**Excerpt**
= = = =
One of the compelling concepts of the church is the doctrine of the communion of the saints. The Apostles’ Creed included this designation as a platform of belief. Earlier we looked at Christian fellowship in light of the marks of a true church. The reality of a common bond in Christ between Christians regardless of race, gender, or class should be an obvious mark of the church. But the koinōnia, unique to the essence of the body of Christ, is more than a binding element. It carries with it responsibility and accountability. The fellowship of the saints should corporately display our unity in Christ and our accountability both to the Word and to other believers. “For none of us lives to himself alone,” wrote Paul, “and none of us dies to himself alone” (Rom. 14:7).[6]

Church services, then, center on believers, and evangelism takes place as believers make contact with unbelievers outside the church. Thus MacArthur doubts the biblical justification of the so-called “seeker-service” philosophy. “There is simply no warrant in Scripture for adapting weekly church services to the preferences of unbelievers. Indeed, the practice seems to be contrary to the spirit of everything Scripture says about the assembly of believers. When the church comes together on the Lord’s Day, that is no time to entertain the lost, amuse the brethren, or otherwise cater to the ‘felt needs’ of those in attendance. This is when we should bow before our God as a congregation and honor Him with our worship.”[7]

In the biblical pattern, building up believers precedes winning the lost or any other valued passion. Believers must first develop a spirit of unity, mutuality, and generosity. What could be less effective in fulfilling the Great Commission than inviting unsaved people into a congregation that is marked by complaining, bitterness, criticism, and hypocrisy?
= = = =
**Listing**
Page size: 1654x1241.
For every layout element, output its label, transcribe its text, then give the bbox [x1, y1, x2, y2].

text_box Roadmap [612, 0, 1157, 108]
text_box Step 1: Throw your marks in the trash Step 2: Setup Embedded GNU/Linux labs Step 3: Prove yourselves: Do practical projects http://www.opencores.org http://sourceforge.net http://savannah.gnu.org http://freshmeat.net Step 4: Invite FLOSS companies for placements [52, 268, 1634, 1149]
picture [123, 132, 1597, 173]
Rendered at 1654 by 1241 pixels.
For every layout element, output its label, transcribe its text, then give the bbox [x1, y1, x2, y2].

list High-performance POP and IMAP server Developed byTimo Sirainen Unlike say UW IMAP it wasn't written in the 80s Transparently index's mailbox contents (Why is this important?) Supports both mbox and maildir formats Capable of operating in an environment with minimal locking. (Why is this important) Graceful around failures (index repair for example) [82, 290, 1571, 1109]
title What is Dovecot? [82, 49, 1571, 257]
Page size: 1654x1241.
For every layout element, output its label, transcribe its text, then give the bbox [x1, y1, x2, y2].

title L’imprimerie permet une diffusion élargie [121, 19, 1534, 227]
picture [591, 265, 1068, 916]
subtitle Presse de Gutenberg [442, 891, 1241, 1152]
= = = =
**Exercise details**
Continue the passage on church fellowship from the point where it stops. None of the lines above is needed here.

**Task output**
Healthy Churches Are Based on Theological Rather Than Sociological Foundations

Many Christian leaders have taken their cues from sociological pragmatism (as suggested earlier), ignoring the true dynamic of biblical theology, and even failing to evaluate cultural and sociological insights by the measure of Scripture. Guinness picks up this precise point in his critique of the church-growth movement. “On the one hand, its theological understanding is often superficial, with almost no element of biblical criticism. As a well-known proponent states, ‘I don’t deal with theology, I’m simply a methodologist’—as if his theology were thereby guaranteed to remain critical and his methodology neutral. But in fact, theology is rarely more than marginal in the church growth movement and discussion of the traditional marks of the church is virtually nonexistent. Instead, methodology, or technique, is at the center and in control. The result is a methodology only occasionally in search of a theology.”[8]

Most New Testament students agree that Ephesians identifies biblical goals for the church and describes how they can be achieved. In that letter Paul did not deal with error or heresy but sought to expand the spiritual horizons of believers. Where in Ephesians did Paul discuss programs and statistics? Where in that letter did he talk about growth or plateauing? What about buildings and fund drives—both allegedly marks of a “healthy church” in recent decades?

Of course the apostle discussed none of these subjects. Instead he described humble people making spiritual progress with God and each other. He offered a formula that could change a church of any size from spiritual sickness to health in a matter of weeks, telling them to live the Christian life “with all humility and gentleness, with patience, showing tolerance for one another in love, being diligent to preserve the unity of the Spirit in the bond of peace. There is one body and one Spirit, just as also you were called in one hope of your calling; one Lord, one faith, one baptism, one God and Father of all who is over all and through all and in all” (Eph. 4:2–6).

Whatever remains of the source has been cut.